> EXERCISE DETAILS
Extract the Apache2::S3 documentation that follows, reproducing every line of it verbatim and leaving out the entries after it.

Apache2::S3 - mod_perl library for proxying requests to amazon S3


Apache2-S3 documentation Contained in the Apache2-S3 distribution.

Index


Code Index:

NAME

Top

Apache2::S3 - mod_perl library for proxying requests to amazon S3

SYNOPSIS

Top

  PerlModule Apache2::S3;
  PerlTransHandler Apache2::S3

  PerlSetVar S3Key foo
  PerlSetVar S3Secret bar
  PerlSetVar S3Map '/path/ => amazon.s3.bucket.name'

  # If you want to support non-GET requests
  PerlSetVar S3ReadWrite 1

DESCRIPTION

Top

This module will map requests for URLs on your server into proxy requests to the Amazon S3 service, adding authentication headers along the way to permit access to non-public resources.

It doesn't actually do any proxying itself, rather it just adds the required authentication fields to the request and sets up mod_proxy to handle it. Therefore you will need to enable mod_proxy like so:

  ProxyRequests on

If you permit modification requests (PUT/DELETE) using the S3ReadWrite feature then it is quite important that you protect the url from untrusted requests using something like the following on Apache 2.2:

  <Proxy *>
    <LimitExcept GET>
      Order deny,allow
      Deny from all
      Allow from localhost
    </LimitExcept>
  </Proxy>

SEE ALSO

Top

  Apache::PassThru from Chapter 7 of "Writing Apache Modules with Perl and C"

> PROVIDED RECORDS

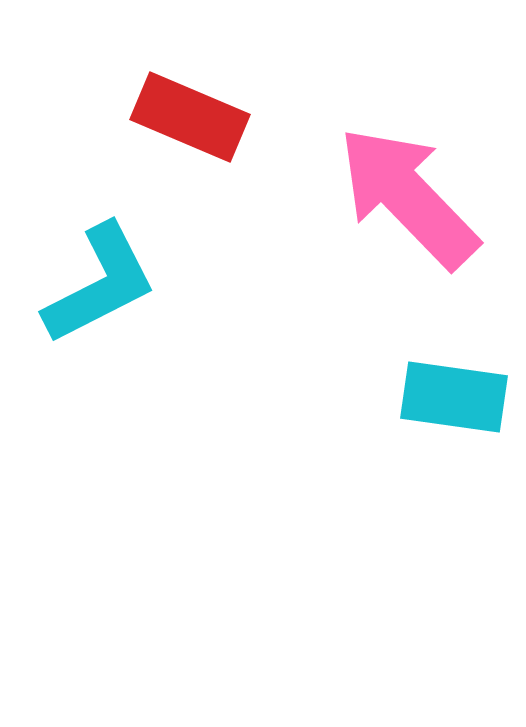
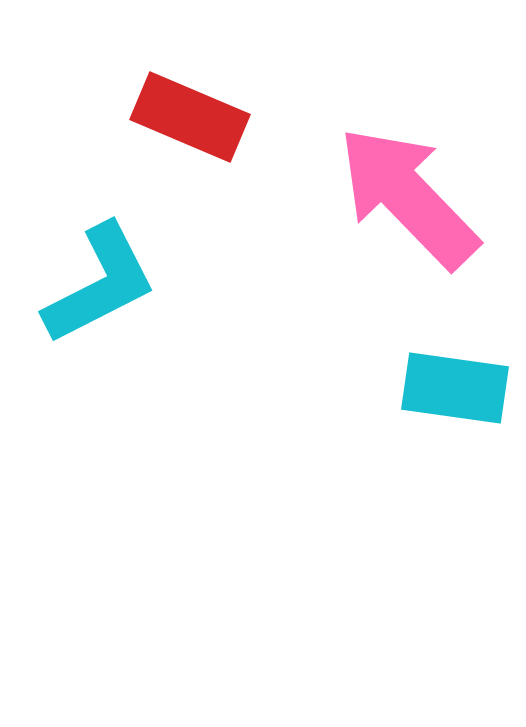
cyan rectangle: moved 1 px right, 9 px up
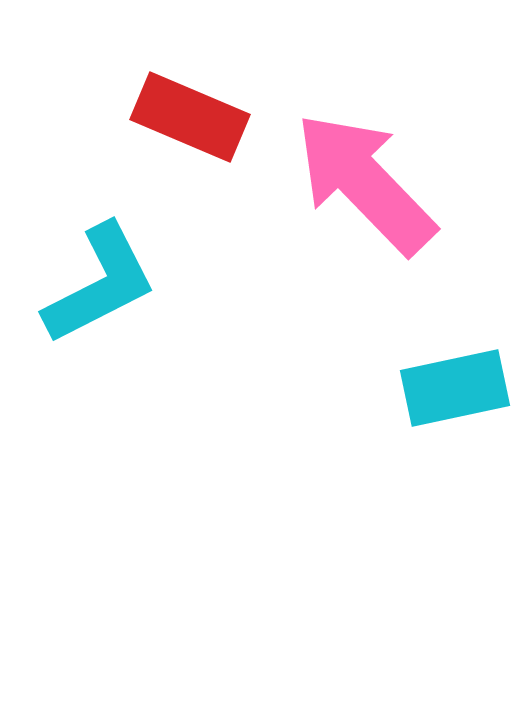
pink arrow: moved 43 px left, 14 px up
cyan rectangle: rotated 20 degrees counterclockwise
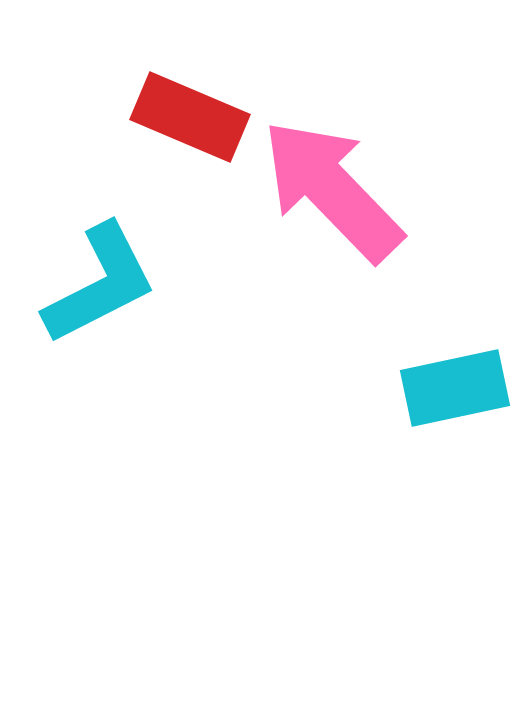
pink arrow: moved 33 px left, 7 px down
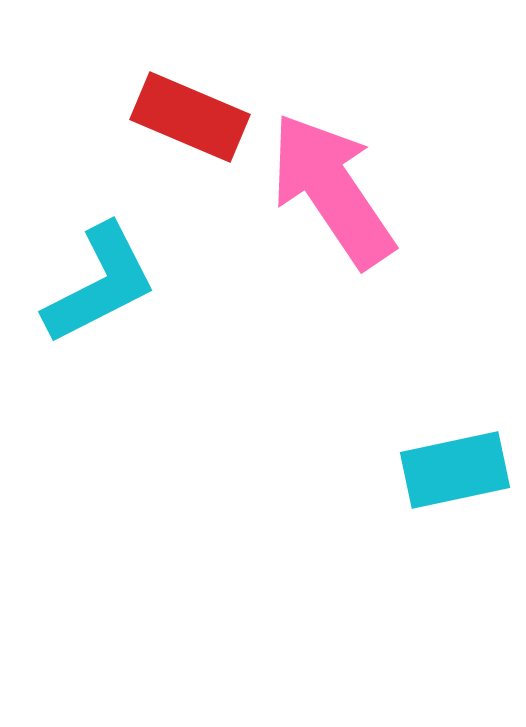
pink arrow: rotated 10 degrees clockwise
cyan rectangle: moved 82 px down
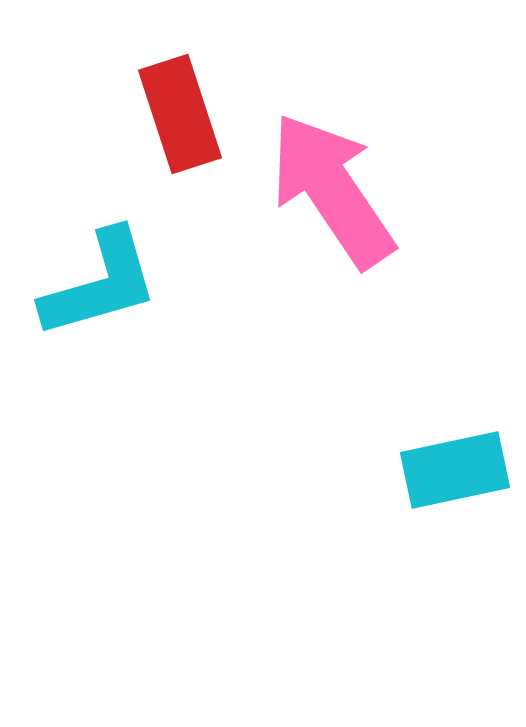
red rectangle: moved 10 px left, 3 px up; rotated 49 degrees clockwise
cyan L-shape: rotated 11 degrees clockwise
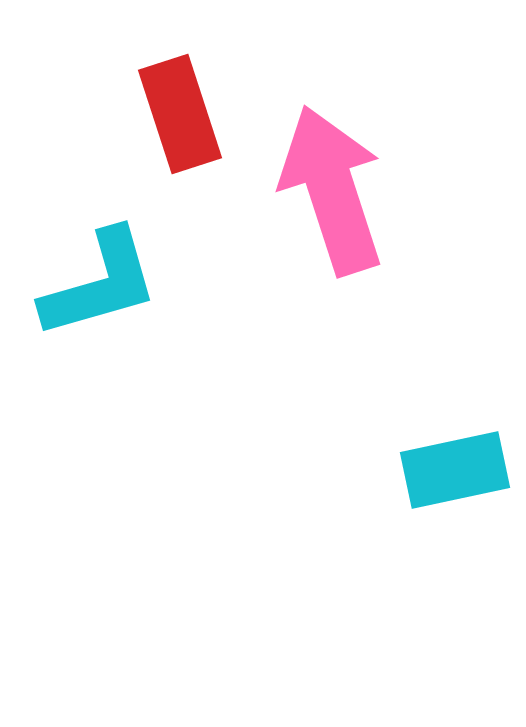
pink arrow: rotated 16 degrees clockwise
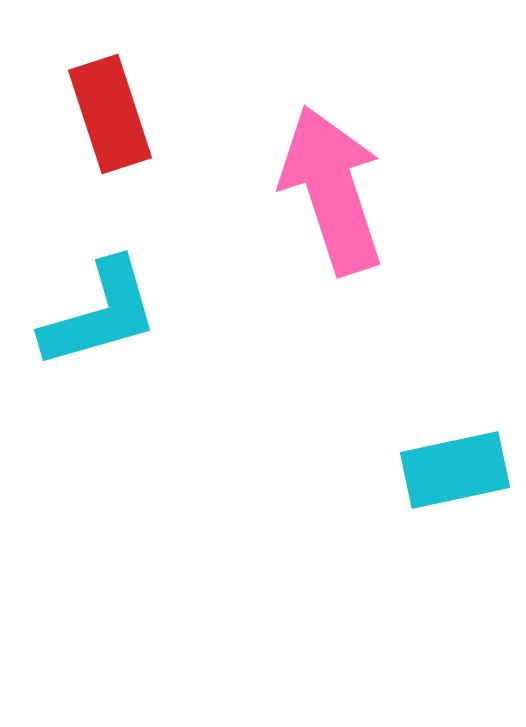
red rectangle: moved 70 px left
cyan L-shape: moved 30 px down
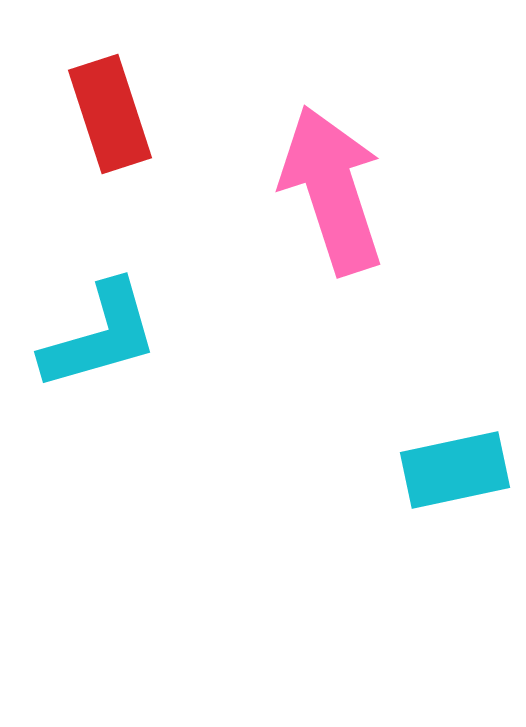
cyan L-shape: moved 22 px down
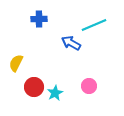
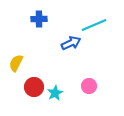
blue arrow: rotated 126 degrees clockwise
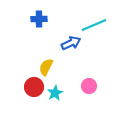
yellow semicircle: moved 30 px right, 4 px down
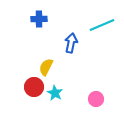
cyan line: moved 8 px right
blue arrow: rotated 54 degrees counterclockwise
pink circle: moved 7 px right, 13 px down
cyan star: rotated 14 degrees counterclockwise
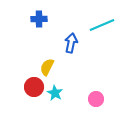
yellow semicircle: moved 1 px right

> SOLVED PROBLEM
Apache2::S3 - mod_perl library for proxying requests to amazon S3


Apache2-S3 documentation Contained in the Apache2-S3 distribution.

Index


Code Index:

NAME

Top

Apache2::S3 - mod_perl library for proxying requests to amazon S3

SYNOPSIS

Top

  PerlModule Apache2::S3;
  PerlTransHandler Apache2::S3

  PerlSetVar S3Key foo
  PerlSetVar S3Secret bar
  PerlSetVar S3Map '/path/ => amazon.s3.bucket.name'

  # If you want to support non-GET requests
  PerlSetVar S3ReadWrite 1

DESCRIPTION

Top

This module will map requests for URLs on your server into proxy requests to the Amazon S3 service, adding authentication headers along the way to permit access to non-public resources.

It doesn't actually do any proxying itself, rather it just adds the required authentication fields to the request and sets up mod_proxy to handle it. Therefore you will need to enable mod_proxy like so:

  ProxyRequests on

If you permit modification requests (PUT/DELETE) using the S3ReadWrite feature then it is quite important that you protect the url from untrusted requests using something like the following on Apache 2.2:

  <Proxy *>
    <LimitExcept GET>
      Order deny,allow
      Deny from all
      Allow from localhost
    </LimitExcept>
  </Proxy>

SEE ALSO

Top

  Apache::PassThru from Chapter 7 of "Writing Apache Modules with Perl and C"